We see the world differently, since we lived through these battles.  Each day is a blessing, in our eyes.  We love our family in a bigger, more beautiful way.  Because we see the pain in their eyes as they tell us how sick we were.  How bad things were.  How they don't want to talk about it, because its too painful to think about.  But they never stopped hoping, praying, and they never left our side.

All these things, all these changes, makes me thankful this year.  I'm thankful that I get to spend this week with my family, celebrating life, instead of fearing my death.  We're gently walking through this week together.  We have to be gentle with each other, because the pain of what happened is still so present and fierce.

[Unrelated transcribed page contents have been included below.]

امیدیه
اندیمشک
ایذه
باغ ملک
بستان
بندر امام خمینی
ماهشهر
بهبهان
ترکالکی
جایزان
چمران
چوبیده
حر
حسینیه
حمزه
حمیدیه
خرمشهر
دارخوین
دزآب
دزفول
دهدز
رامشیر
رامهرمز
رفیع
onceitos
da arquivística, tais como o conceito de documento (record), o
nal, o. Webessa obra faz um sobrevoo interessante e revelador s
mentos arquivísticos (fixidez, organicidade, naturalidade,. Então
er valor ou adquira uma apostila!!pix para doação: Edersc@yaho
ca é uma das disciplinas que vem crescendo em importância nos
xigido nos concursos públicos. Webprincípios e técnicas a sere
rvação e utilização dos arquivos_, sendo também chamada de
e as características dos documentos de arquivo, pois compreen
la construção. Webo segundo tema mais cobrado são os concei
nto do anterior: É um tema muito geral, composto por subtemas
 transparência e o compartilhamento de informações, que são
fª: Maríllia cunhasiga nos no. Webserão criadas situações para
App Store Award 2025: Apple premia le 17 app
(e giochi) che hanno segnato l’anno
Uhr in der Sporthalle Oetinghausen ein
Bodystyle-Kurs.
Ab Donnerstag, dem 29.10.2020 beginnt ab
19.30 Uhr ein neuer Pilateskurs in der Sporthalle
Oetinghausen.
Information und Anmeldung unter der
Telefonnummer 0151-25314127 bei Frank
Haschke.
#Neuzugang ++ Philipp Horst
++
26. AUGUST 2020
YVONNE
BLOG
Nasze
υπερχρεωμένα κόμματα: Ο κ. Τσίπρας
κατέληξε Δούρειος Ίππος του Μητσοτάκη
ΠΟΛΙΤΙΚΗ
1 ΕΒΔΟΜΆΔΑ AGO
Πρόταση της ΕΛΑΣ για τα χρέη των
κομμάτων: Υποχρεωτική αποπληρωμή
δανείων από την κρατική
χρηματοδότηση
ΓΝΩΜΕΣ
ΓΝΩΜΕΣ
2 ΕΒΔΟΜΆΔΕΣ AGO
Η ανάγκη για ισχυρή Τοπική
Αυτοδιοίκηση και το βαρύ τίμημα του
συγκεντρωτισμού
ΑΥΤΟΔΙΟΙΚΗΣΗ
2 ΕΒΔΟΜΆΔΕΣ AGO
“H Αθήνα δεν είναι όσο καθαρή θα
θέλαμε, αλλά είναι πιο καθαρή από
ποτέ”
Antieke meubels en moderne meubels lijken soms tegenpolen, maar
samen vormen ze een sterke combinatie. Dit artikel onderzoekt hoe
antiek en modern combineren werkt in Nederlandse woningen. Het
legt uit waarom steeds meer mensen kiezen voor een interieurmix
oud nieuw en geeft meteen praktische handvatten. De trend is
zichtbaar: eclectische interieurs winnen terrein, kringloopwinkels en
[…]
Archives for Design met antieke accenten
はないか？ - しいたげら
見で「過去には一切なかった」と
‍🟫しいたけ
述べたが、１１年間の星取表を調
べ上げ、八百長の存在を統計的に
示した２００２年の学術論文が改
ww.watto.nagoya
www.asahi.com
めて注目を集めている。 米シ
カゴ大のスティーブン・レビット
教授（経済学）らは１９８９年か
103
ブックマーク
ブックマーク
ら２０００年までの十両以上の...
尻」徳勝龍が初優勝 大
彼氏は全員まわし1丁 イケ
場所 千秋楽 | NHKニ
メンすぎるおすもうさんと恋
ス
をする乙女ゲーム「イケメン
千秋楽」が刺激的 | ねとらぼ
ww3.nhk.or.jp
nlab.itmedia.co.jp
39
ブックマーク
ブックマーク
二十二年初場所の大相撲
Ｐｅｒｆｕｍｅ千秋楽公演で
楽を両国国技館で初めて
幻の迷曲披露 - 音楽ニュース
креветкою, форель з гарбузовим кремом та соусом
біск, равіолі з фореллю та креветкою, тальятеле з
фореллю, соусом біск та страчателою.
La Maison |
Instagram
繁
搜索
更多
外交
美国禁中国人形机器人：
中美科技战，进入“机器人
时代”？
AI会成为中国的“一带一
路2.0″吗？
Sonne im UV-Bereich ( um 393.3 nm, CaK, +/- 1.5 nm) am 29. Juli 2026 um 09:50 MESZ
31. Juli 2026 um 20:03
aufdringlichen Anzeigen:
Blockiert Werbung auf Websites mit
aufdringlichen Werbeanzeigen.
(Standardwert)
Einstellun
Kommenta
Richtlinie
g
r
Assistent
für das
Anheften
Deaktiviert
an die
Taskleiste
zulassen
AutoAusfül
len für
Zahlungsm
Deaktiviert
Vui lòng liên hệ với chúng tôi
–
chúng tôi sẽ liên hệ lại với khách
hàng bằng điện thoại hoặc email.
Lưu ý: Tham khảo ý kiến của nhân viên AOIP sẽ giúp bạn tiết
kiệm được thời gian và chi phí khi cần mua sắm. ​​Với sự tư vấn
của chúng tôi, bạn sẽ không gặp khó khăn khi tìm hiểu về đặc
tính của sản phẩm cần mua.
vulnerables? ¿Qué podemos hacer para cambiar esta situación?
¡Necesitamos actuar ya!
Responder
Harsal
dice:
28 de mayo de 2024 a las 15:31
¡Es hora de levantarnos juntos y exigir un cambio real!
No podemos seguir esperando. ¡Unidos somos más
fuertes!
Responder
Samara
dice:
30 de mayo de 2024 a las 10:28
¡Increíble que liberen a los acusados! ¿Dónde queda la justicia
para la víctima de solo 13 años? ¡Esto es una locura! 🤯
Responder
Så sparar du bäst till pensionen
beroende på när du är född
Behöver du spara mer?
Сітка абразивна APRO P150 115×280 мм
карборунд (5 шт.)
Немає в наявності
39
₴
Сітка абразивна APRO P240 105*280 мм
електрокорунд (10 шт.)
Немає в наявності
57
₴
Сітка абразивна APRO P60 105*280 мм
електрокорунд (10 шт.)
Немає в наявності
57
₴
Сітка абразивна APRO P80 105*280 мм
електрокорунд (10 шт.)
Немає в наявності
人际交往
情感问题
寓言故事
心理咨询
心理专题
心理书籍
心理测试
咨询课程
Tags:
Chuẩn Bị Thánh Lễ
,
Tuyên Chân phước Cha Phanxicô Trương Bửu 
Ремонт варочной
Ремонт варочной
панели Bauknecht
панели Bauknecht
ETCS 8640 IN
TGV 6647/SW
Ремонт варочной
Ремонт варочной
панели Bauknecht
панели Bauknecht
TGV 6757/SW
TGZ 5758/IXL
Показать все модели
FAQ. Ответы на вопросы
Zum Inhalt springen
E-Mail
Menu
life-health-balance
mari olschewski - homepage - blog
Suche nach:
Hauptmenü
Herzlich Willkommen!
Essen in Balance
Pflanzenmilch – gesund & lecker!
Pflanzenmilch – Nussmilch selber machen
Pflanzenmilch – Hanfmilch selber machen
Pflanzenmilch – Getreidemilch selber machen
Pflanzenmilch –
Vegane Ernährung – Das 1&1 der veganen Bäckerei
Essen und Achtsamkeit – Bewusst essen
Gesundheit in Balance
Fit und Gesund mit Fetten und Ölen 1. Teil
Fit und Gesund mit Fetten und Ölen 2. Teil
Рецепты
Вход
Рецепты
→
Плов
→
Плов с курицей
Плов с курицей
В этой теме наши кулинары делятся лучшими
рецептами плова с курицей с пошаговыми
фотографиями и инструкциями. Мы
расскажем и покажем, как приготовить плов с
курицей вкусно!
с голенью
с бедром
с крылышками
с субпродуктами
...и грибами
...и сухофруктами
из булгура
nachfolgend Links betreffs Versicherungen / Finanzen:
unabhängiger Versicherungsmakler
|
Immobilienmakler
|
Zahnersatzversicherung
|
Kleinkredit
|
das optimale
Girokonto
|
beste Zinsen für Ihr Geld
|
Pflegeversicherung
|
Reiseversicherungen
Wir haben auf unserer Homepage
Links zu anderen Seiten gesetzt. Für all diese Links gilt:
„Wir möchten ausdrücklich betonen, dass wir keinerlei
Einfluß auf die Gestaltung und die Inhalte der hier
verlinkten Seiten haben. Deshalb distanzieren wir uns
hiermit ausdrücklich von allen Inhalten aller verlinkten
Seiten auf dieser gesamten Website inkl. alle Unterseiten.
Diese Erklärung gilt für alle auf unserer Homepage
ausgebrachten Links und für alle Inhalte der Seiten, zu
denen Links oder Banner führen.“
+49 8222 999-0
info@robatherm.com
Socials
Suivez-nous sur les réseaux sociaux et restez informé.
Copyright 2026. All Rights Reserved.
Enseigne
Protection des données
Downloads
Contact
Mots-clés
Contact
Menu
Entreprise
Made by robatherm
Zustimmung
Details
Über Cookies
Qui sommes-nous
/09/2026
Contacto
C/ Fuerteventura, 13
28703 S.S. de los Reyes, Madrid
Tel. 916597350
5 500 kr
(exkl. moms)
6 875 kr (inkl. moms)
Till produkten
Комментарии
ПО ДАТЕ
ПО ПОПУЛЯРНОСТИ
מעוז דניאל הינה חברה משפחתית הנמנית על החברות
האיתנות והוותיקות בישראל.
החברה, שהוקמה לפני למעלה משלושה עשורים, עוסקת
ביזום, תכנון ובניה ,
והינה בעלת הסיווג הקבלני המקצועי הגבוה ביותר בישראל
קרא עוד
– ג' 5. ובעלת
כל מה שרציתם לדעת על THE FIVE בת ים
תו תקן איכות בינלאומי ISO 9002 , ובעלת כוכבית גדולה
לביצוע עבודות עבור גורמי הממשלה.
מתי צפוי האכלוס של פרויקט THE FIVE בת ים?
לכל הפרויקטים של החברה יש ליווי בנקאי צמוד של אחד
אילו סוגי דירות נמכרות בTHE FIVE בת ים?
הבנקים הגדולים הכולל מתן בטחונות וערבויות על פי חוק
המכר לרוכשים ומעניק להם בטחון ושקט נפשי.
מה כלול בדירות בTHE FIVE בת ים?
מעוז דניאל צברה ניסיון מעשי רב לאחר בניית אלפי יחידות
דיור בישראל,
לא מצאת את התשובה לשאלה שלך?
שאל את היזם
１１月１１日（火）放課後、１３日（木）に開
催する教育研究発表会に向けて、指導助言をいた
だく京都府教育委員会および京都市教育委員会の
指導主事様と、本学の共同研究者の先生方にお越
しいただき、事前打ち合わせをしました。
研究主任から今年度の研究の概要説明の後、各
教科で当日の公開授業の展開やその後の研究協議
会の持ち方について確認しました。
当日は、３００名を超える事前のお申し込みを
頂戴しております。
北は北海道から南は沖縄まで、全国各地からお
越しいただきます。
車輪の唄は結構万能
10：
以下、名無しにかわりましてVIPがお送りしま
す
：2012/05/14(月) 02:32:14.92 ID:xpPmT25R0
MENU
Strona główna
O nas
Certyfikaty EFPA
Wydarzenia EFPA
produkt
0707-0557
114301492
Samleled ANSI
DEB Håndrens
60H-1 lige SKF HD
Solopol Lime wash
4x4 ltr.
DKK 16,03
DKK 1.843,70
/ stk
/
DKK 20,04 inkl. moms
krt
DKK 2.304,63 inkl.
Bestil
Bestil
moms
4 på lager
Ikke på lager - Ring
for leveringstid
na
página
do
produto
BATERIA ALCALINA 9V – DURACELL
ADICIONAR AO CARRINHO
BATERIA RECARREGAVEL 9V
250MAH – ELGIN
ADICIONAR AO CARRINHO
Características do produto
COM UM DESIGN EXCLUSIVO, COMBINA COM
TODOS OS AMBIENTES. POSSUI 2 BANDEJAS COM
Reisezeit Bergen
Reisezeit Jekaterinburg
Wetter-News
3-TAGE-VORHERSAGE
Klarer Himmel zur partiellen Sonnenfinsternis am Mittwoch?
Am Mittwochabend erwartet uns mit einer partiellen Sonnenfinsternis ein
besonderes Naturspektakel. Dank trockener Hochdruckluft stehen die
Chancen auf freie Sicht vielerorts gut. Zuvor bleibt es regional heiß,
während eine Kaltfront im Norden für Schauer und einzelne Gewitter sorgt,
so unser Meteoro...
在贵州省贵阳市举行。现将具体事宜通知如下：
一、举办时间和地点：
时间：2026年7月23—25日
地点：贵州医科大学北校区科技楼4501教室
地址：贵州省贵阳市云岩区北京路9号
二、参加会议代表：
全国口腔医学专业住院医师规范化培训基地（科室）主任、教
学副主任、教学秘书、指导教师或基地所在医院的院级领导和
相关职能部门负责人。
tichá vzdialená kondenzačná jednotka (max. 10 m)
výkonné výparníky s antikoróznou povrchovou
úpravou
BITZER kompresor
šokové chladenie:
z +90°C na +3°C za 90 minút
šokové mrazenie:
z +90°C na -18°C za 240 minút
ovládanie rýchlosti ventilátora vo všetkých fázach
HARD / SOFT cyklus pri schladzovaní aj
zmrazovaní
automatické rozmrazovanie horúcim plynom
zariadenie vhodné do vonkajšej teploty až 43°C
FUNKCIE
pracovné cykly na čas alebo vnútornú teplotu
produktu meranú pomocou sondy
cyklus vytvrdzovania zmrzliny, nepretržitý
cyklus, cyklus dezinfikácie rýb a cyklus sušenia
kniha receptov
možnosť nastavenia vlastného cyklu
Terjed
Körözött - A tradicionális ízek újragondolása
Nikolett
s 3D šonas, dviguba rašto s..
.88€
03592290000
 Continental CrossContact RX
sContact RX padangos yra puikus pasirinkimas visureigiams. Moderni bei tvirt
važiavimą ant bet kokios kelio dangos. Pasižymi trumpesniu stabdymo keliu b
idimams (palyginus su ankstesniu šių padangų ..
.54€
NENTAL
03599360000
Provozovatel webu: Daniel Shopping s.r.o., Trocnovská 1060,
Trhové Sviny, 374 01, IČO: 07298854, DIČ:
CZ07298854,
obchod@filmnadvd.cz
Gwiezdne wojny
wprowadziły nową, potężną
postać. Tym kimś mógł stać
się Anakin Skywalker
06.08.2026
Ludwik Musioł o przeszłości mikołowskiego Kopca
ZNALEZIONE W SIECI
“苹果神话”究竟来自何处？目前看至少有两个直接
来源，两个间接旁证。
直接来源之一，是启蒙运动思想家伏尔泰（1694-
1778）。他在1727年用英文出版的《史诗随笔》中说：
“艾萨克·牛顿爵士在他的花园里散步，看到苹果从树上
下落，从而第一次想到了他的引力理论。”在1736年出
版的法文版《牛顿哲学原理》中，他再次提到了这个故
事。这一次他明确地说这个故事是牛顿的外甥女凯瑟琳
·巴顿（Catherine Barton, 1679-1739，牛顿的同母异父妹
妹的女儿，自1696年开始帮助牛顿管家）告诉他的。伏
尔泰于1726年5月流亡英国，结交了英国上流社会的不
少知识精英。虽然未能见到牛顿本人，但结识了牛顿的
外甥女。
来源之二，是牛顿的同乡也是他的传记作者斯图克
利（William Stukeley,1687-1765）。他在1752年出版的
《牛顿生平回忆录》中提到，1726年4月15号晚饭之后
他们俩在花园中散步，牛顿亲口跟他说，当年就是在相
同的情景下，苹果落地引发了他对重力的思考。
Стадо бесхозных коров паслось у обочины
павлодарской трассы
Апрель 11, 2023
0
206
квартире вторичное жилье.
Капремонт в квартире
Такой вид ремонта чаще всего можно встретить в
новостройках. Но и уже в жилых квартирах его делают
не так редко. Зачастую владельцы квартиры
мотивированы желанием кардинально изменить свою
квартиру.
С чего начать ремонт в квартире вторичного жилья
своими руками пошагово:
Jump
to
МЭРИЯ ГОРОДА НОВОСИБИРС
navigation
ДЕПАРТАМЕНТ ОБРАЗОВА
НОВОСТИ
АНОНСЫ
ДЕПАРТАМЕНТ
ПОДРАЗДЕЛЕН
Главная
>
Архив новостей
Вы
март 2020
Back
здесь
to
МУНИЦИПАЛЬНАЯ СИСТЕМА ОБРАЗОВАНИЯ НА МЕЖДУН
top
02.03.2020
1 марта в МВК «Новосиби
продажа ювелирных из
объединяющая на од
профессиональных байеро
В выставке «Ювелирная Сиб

And I'm thankful that God allowed me to live and marry the man who sat by my side for 2 months in the hospital.  The man who never stopped loving me, never gave up on me.  Who cheers me on when I have a good day in PT.  Who holds me when I cry in pain or frustration.  And who told me yesterday that every time he sees my scars, it makes him love me even more.  Because it reminds him that I am a brave, strong, badass, fighter.  It reminds him of how far I've come.  Of how blessed we are that God saved me and gave us to each other.

Thank you God, for this Thanksgiving.